* [Problem statement] Tally up the lines below containing the string "states", then write the number alone.

[[ The data open ]]

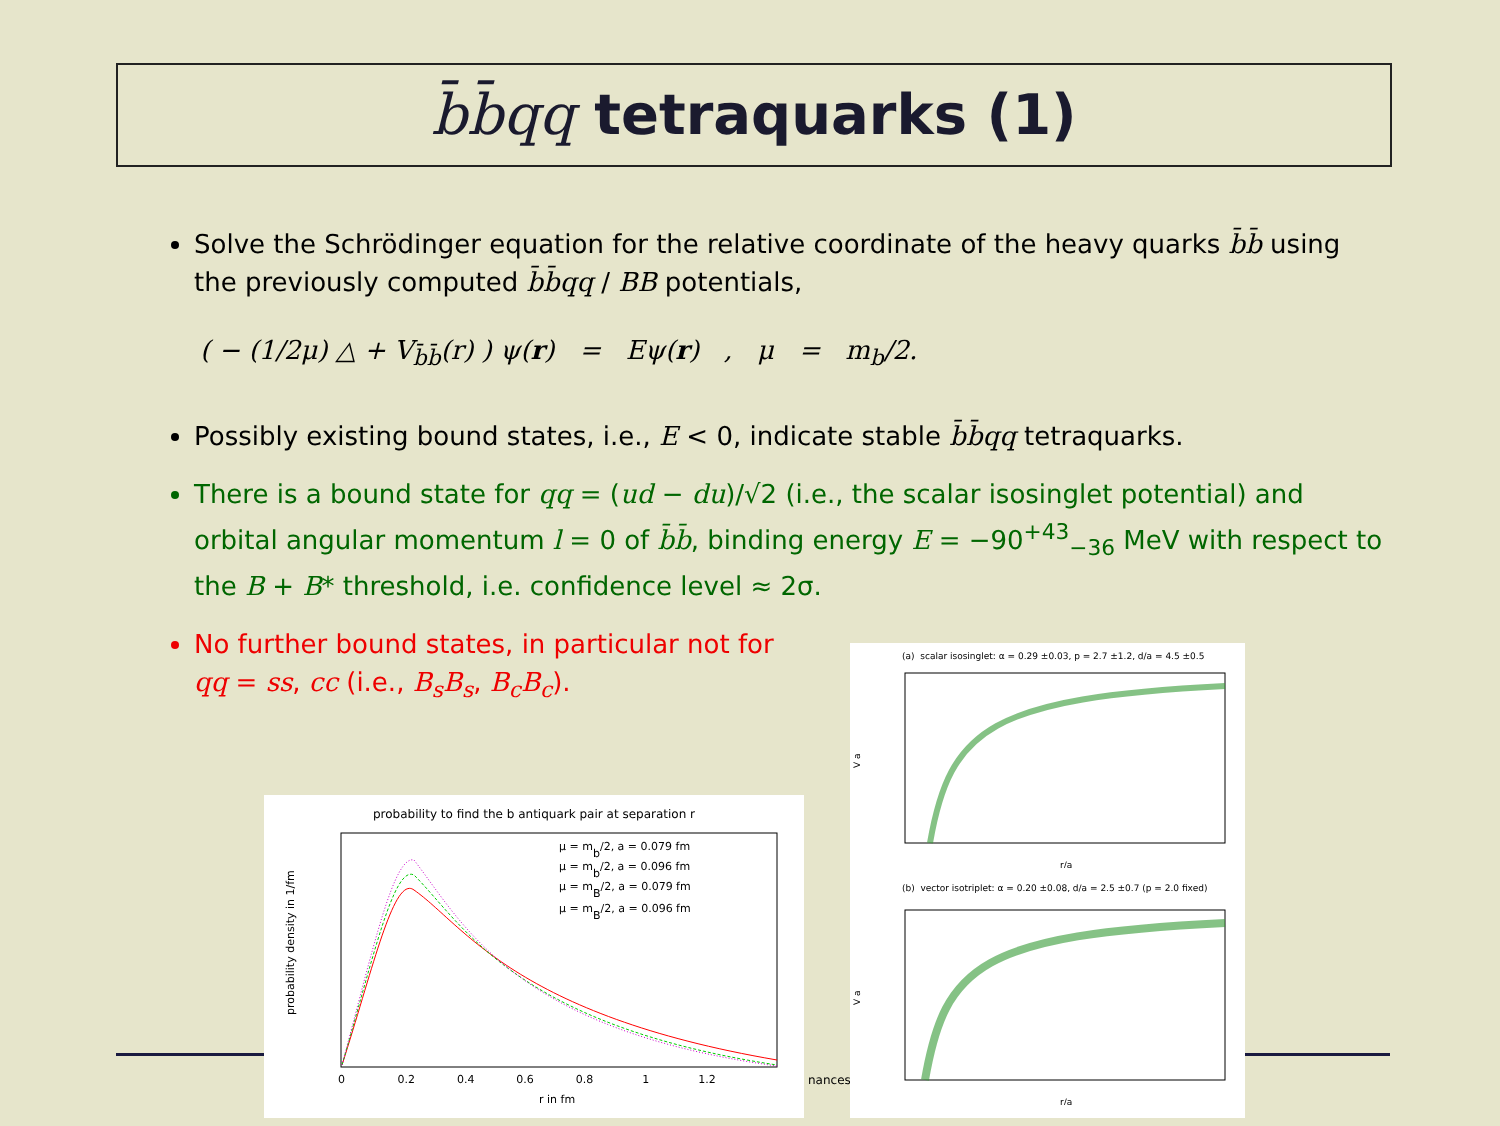b̄b̄qq tetraquarks (1)
Solve the Schrödinger equation for the relative coordinate of the heavy quarks b̄b̄ using the previously computed b̄b̄qq / BB potentials,
( − (1/2μ) △ + V<sub>b̄b̄</sub>(r) ) ψ(r) = Eψ(r) , μ = m<sub>b</sub>/2.
Possibly existing bound states, i.e., E < 0, indicate stable b̄b̄qq tetraquarks.
There is a bound state for qq = (ud − du)/√2 (i.e., the scalar isosinglet potential) and orbital angular momentum l = 0 of b̄b̄, binding energy E = −90<sup>+43</sup><sub>−36</sub> MeV with respect to the B + B* threshold, i.e. confidence level ≈ 2σ.
No further bound states, in particular not for qq = ss, cc (i.e., B<sub>s</sub>B<sub>s</sub>, B<sub>c</sub>B<sub>c</sub>).
probability to find the b antiquark pair at separation r
probability density in 1/fm
r in fm
μ = mb/2, a = 0.079 fm
μ = mb/2, a = 0.096 fm
μ = mB/2, a = 0.079 fm
μ = mB/2, a = 0.096 fm
0 0.2 0.4 0.6 0.8 1 1.2
nances
(a) scalar isosinglet: α = 0.29 ±0.03, p = 2.7 ±1.2, d/a = 4.5 ±0.5
V a
r/a
(b) vector isotriplet: α = 0.20 ±0.08, d/a = 2.5 ±0.7 (p = 2.0 fixed)
V a
r/a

[[ The data closed ]]

* [Result of the exercise] 2